Earth holds no more dismal sepulchre than that dark vault, through the crevice in whose wall the blue-bloused marketers cast curious glances. Yet within these grim coffins lie two bodies with their severed heads, all that remains mortal of the haughty Marie Antoinette and other humble spouse.
[Illustration: Illumination]
CHAPTER IX
THE PRISONERS RELEASED
The first dread days, when the Boy, heavy with fever, seemed scarcely to realise our presence, were swiftly followed by placid hours when he lay and smiled in blissful content, craving nothing, now that we were all together again. But this state of beatitude was quickly ousted by a period of discontent, when the hunger fiend reigned supreme in the little room.
“Manger, manger, manger, tout le temps!" Thus the nurse epitomised the converse of her charges. And indeed she was right, for, from morning till night, the prisoners’ solitary topic of conversation was food. During the first ten days their diet consisted solely of boiled milk, and as that time wore to a close the number of quarts consumed increased daily, until Paul, the chief porter, seemed ever ascending the little outside stair carrying full bottles of milk, or descending laden with empty ones.
“Milk doesn’t count. When shall we be allowed food, real food?” was the constant cry, and their relief was abounding when, on Christmas Day, the doctor withdrew his prohibition, and permitted an approach to the desired solids. But even then the prisoners, to their loudly voiced disappointment, discovered that their only choice lay between vermicelli and tapioca, nursery dishes which at home they would have despised.
“Tapioca! Imagine tapioca for a Christmas dinner!” the invalids exclaimed with disgust. But that scorn did not prevent them devouring the mess and eagerly demanding more. And thereafter the saucepan simmering over the gas-jet in the outer room seemed ever full of savoury spoon-meat.

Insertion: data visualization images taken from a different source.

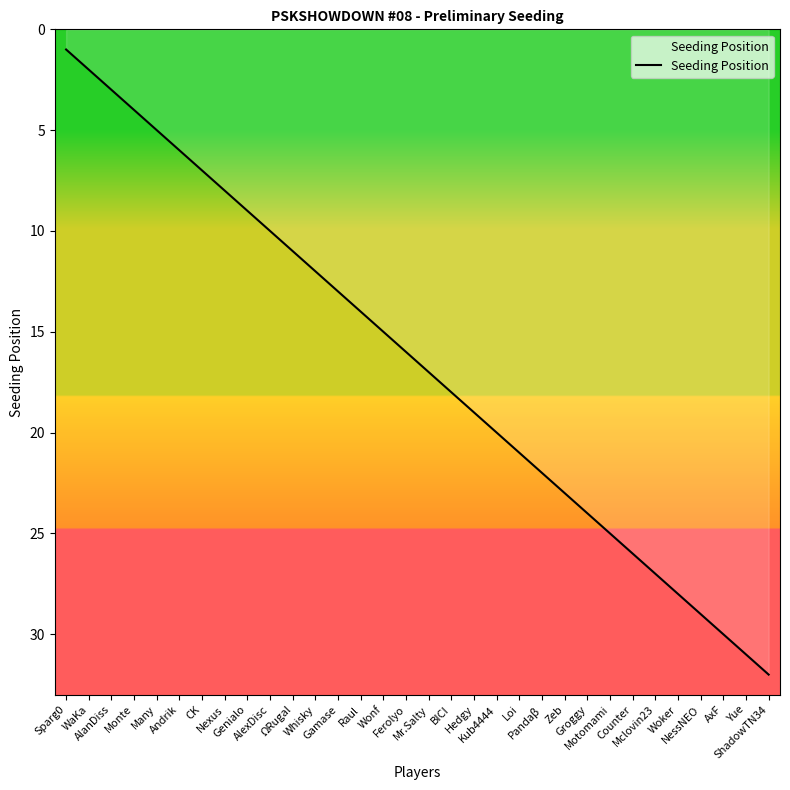

The chart shows a value of 39 at Motomami. True or false?

False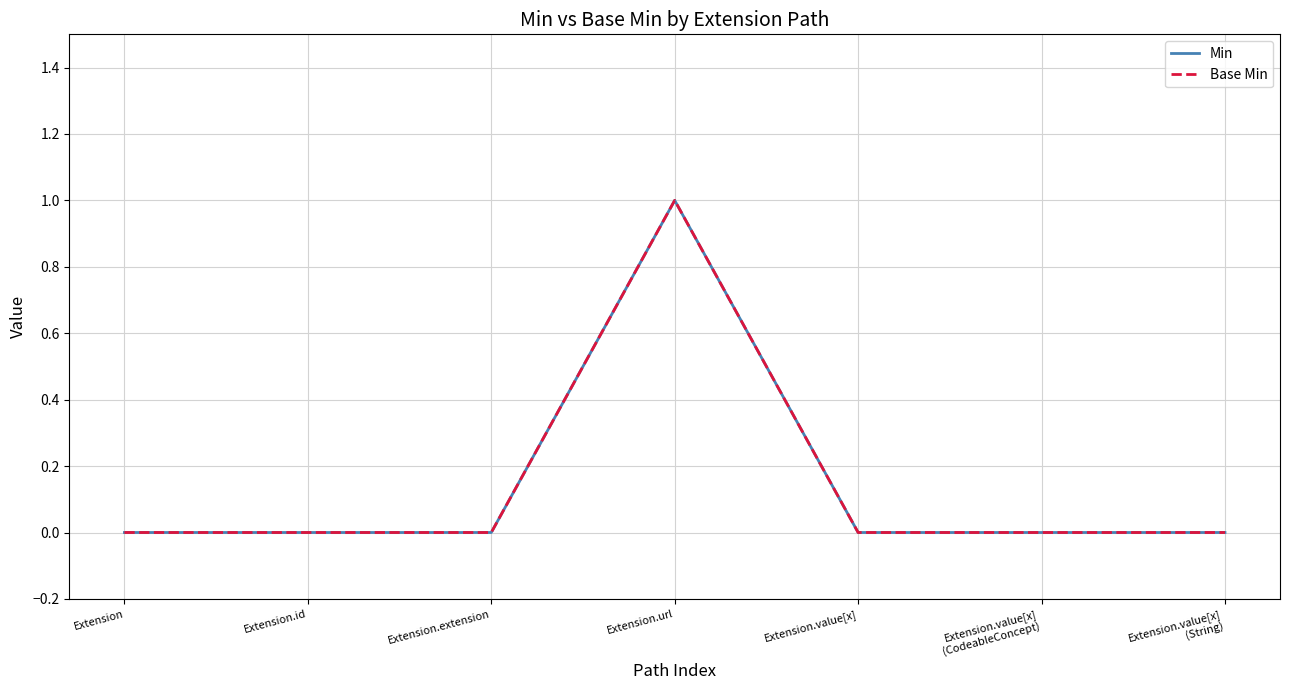

True or false: Base Min and Min cross at least once.

False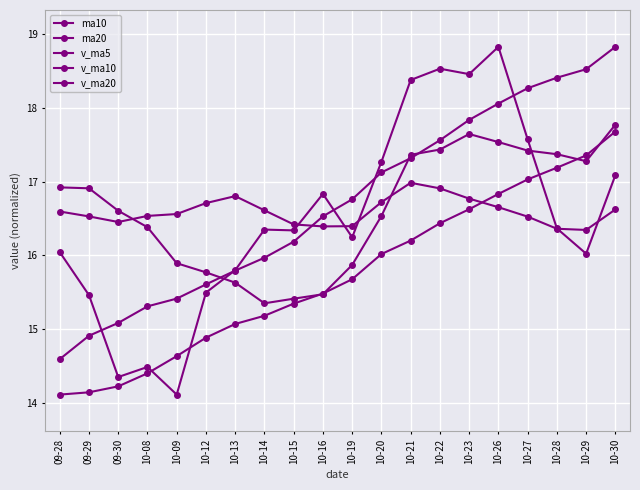

What is the label of the 8th point from the left?

10-14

I doubt if any zealous mother-bird ever had a busier time feeding her fledglings than had the good Sister in satisfying the appetites of these callow cormorants. To witness the French nun seeking to allay the hunger of these voracious schoolboy aliens was to picture a wren trying to fill the ever-gaping beaks of two young cuckoos whom an adverse fate had dropped into her nest.
As the days wore by, the embargo placed upon our desire to cater for the invalids was gradually lifted, and little things such as sponge biscuits and pears crept in to vary the monotony of the milk diet.